__PROBLEM TO SOLVE__
Copy out every line of the listing in which "thumb" appears.

__INFORMATION__
________

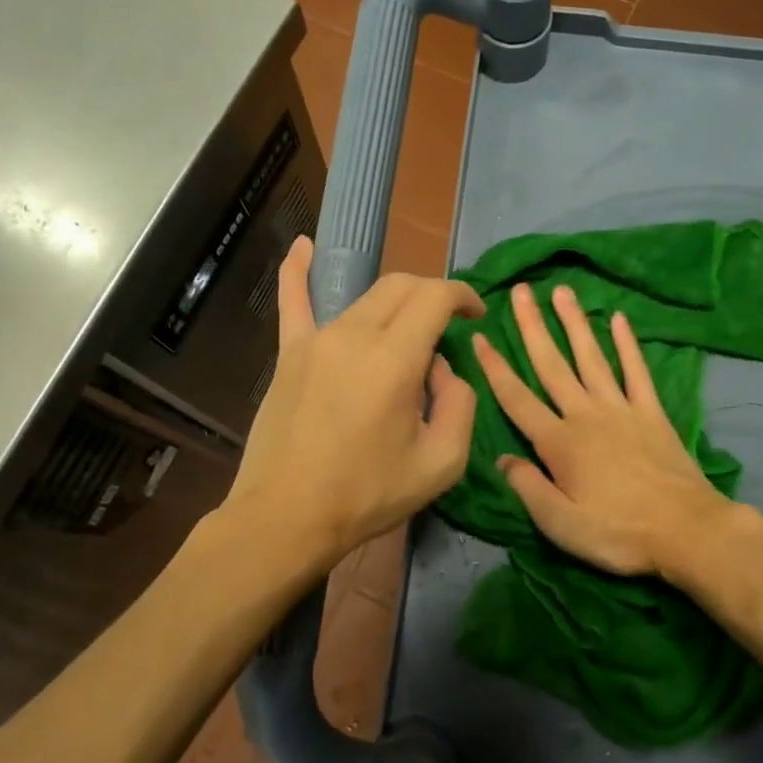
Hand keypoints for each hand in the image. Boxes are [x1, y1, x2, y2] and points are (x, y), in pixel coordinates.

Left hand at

________

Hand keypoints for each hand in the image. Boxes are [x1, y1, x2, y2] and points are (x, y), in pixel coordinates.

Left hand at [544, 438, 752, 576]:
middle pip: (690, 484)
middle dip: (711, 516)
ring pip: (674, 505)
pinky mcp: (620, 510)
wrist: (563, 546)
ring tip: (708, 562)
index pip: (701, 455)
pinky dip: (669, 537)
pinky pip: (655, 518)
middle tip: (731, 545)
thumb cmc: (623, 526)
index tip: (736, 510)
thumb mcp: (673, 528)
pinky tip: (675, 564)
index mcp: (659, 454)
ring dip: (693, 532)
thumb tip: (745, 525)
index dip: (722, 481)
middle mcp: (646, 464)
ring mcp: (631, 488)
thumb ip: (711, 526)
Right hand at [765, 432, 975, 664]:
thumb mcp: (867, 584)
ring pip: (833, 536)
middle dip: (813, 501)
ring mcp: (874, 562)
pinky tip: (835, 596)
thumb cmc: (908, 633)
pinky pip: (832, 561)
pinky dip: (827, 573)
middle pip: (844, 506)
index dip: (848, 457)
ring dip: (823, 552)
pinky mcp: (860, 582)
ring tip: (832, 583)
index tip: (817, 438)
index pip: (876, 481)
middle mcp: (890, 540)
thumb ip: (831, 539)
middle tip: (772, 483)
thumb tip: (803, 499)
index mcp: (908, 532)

________

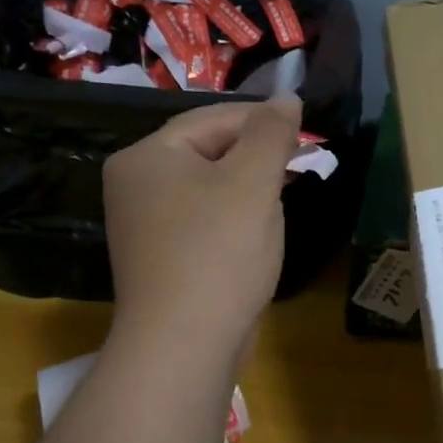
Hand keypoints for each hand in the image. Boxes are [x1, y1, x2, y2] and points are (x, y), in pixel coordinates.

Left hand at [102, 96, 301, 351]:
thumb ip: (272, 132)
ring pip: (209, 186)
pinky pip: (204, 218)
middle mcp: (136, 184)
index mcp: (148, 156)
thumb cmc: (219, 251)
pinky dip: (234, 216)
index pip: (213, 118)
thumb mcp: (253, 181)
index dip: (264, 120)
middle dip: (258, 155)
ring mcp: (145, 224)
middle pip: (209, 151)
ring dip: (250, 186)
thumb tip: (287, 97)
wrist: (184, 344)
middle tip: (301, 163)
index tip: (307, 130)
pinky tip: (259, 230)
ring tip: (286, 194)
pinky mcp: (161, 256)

________

__TASK SOLUTION__
thumb cmc: (623, 526)
thumb mcp: (673, 528)
thumb tip: (745, 525)
thumb ip: (711, 526)
thumb mcp: (867, 584)
thumb cmc: (908, 633)
thumb ip: (831, 539)
thumb tip: (803, 499)
thumb ip: (272, 132)
thumb cmc: (219, 251)
thumb mcp: (253, 181)
thumb tip: (287, 97)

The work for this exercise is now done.